CASE addresses urban air pollution in Dhaka with initiatives such as those undertaken in Rajshahi. For example, it introduced cleaner and energy efficient vertical shaft brick kilns which emit 60 percent-70 percent less PM than traditional kilns and constructed around 35 km of pavements to improve safe mobility in Mohammadpur and Tejgaon areas of the capital. However, progress in Dhaka is slow.

Farazi Shahabuddin Ahmed, Chief Engineer of the Dhaka South City Corporation, points the finger at numerous private construction companies for the increase in dust pollution. “Unless RAJUK can make building permits conditional on maintaining safe practices and limits for the amount of dust generated by construction, there is little we can do to tackle air pollution.” Between November and February, the dust from construction and brick production does not settle.

Ahmed's department attempts to reduce PM in the air by sprinkling water on the streets during particularly dry times and repairing broken roads in order to reduce dust being kicked up by vehicles. On being asked whether constructing pavements is another option, an initiative which worked successfully in Rajshahi, he says ruefully, “Where is the space?”

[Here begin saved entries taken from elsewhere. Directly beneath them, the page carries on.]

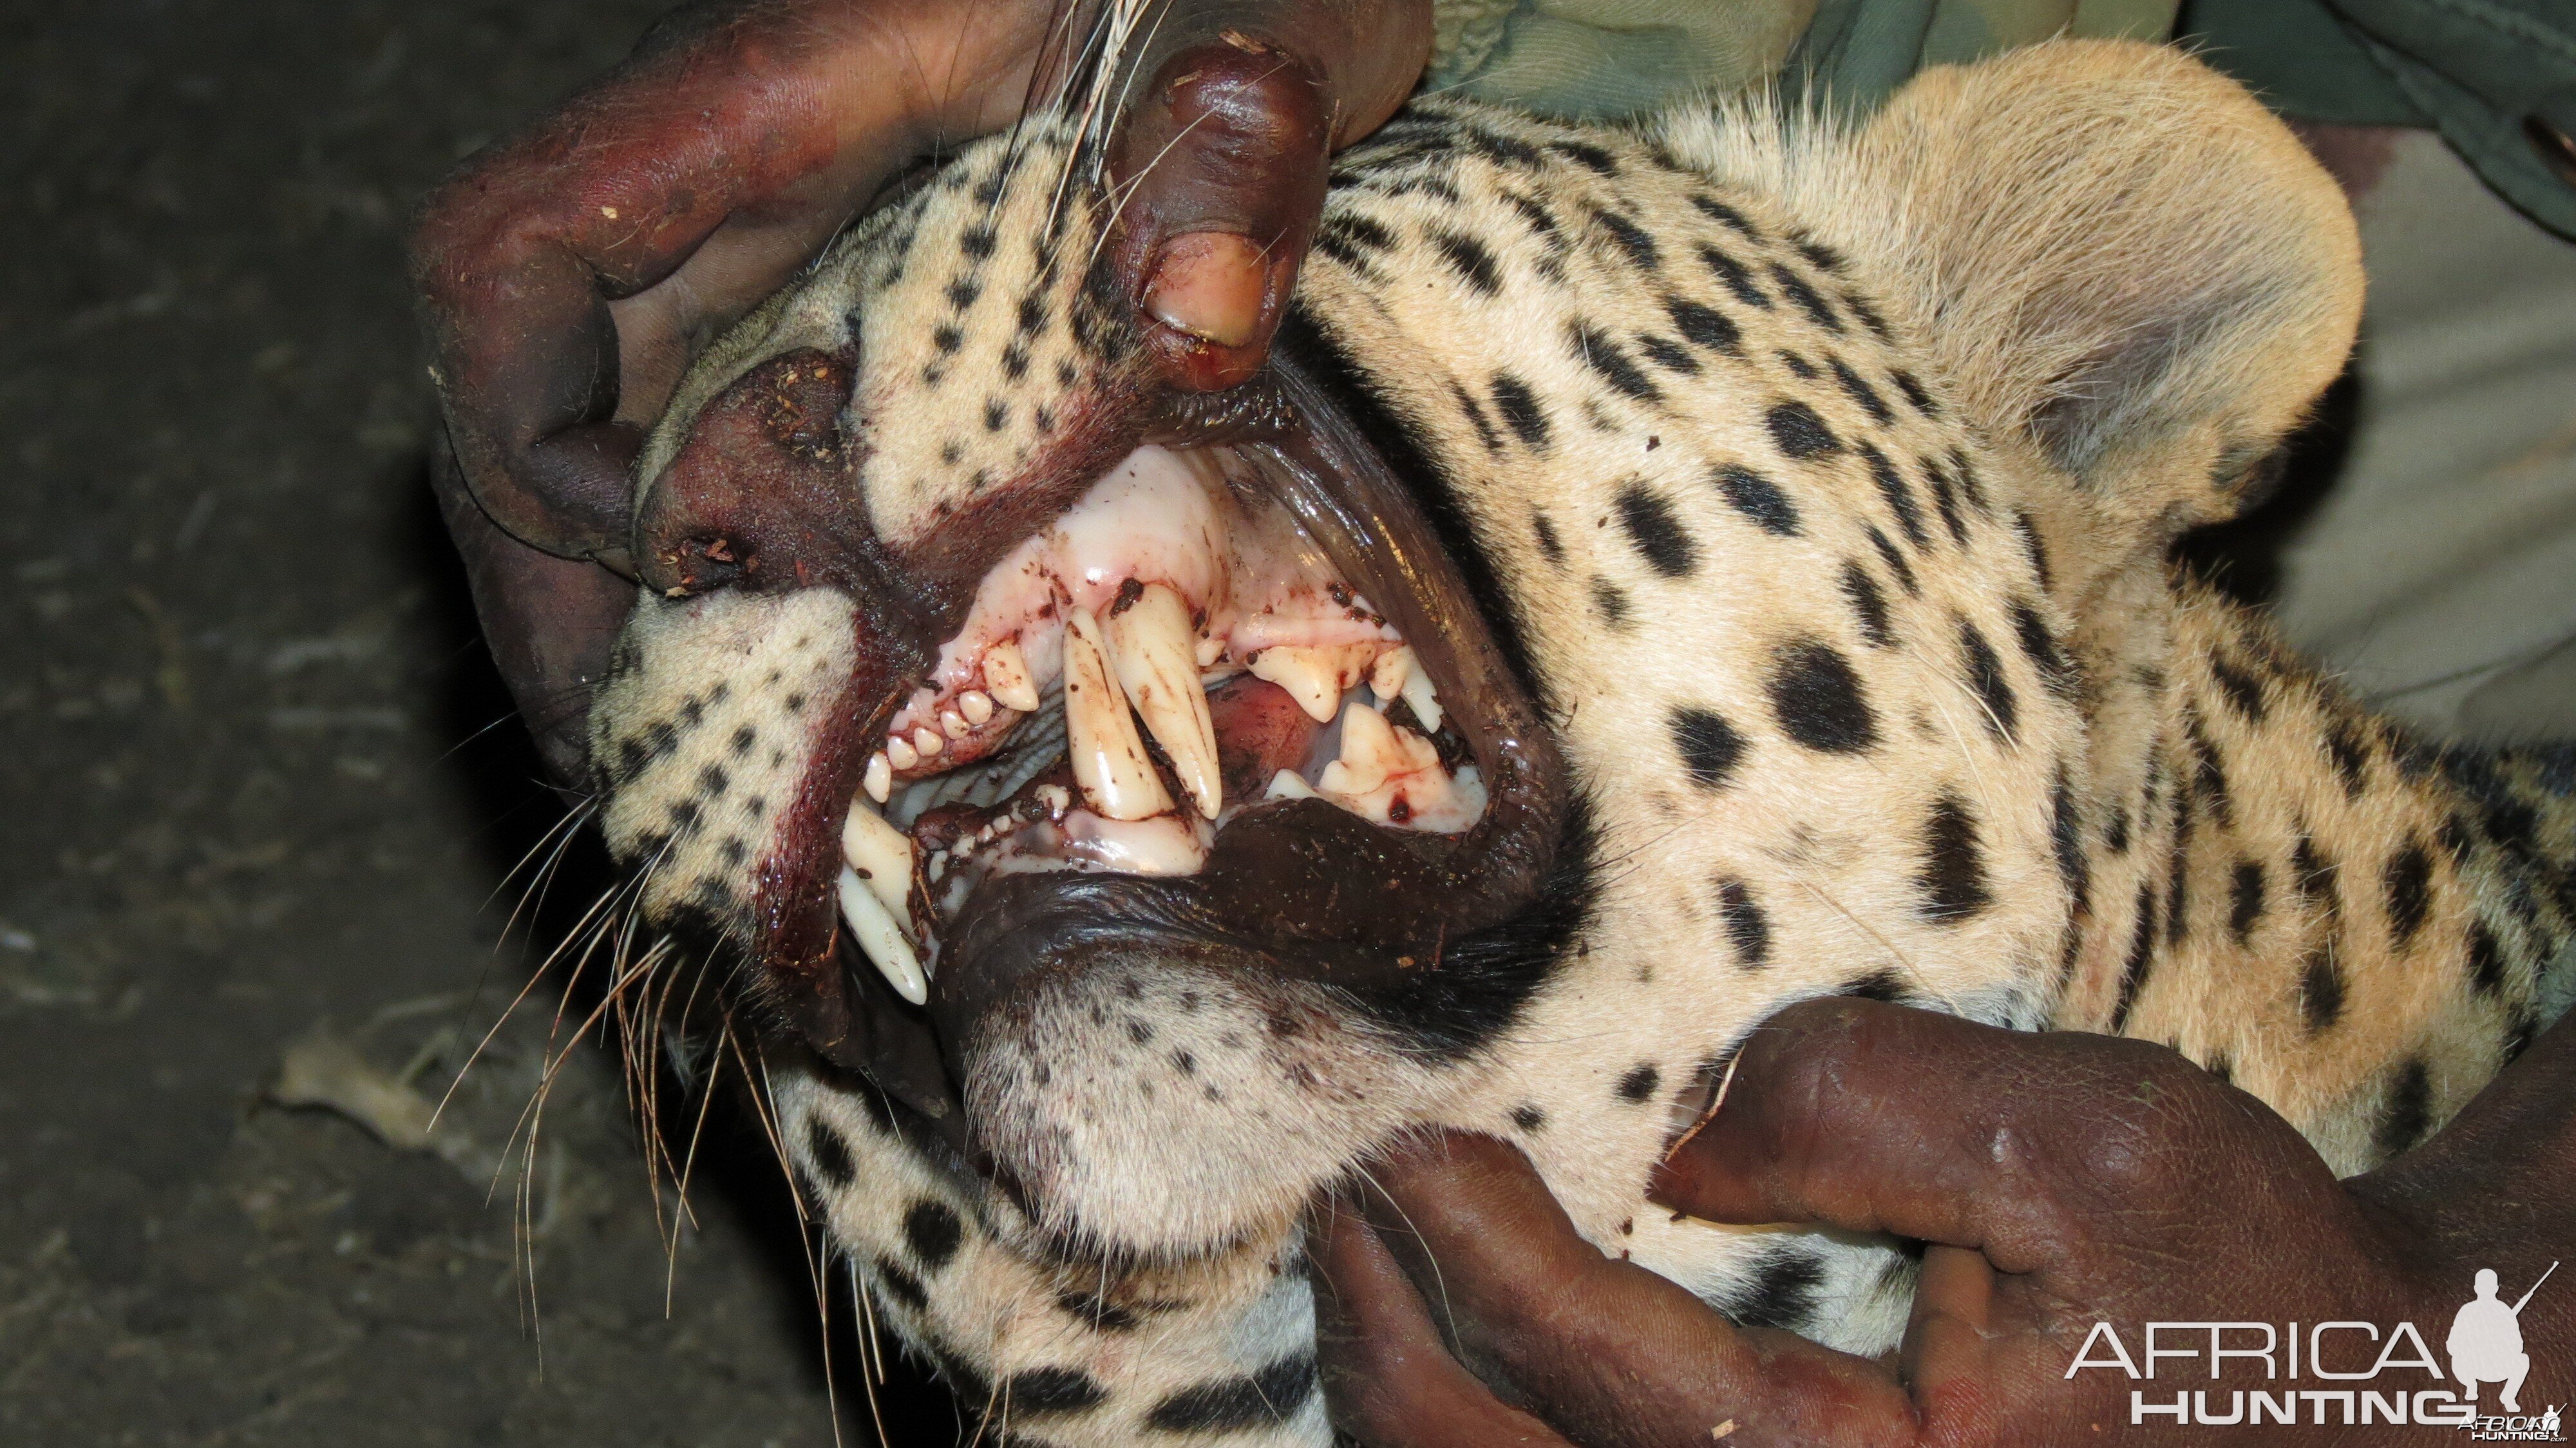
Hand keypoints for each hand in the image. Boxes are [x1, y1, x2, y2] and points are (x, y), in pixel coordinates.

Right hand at [409, 0, 1431, 781]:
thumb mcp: (1255, 26)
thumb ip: (1235, 143)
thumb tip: (1198, 323)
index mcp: (770, 114)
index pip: (512, 260)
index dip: (526, 438)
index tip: (670, 571)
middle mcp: (726, 203)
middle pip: (520, 405)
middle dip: (553, 604)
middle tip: (638, 789)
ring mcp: (767, 273)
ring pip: (598, 455)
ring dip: (616, 623)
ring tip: (694, 794)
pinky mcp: (834, 334)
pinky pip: (706, 465)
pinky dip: (718, 593)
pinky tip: (794, 707)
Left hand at [1310, 998, 2575, 1445]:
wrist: (2367, 1408)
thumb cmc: (2236, 1279)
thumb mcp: (2087, 1146)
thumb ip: (1866, 1108)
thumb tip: (1680, 1135)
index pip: (1590, 1371)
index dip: (1469, 1243)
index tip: (1402, 1139)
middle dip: (1387, 1338)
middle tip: (1343, 1203)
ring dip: (1412, 1399)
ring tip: (1372, 1270)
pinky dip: (1489, 1442)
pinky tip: (1464, 1361)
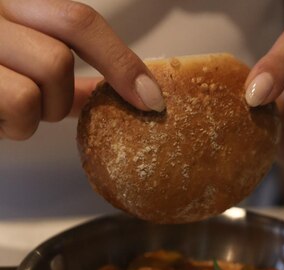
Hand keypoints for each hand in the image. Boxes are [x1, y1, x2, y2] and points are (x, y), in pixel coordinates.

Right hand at [0, 0, 164, 139]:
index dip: (121, 63)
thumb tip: (127, 93)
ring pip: (45, 79)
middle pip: (61, 57)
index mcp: (15, 7)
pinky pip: (20, 105)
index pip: (80, 22)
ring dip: (38, 113)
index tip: (151, 99)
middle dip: (60, 96)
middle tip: (37, 105)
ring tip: (9, 110)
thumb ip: (69, 80)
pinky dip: (16, 125)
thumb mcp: (24, 69)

Tackling air pollution in Dhaka city requires a concerted cross-sector effort, involving the two City Corporations and DoE among others, as happened in Rajshahi city. Rajshahi city is a shining example of how long-term initiatives successfully planned and implemented can have measurable and noticeable positive impact in a short time. Dhaka can look to the model of Rajshahi for improving its air quality in the years to come.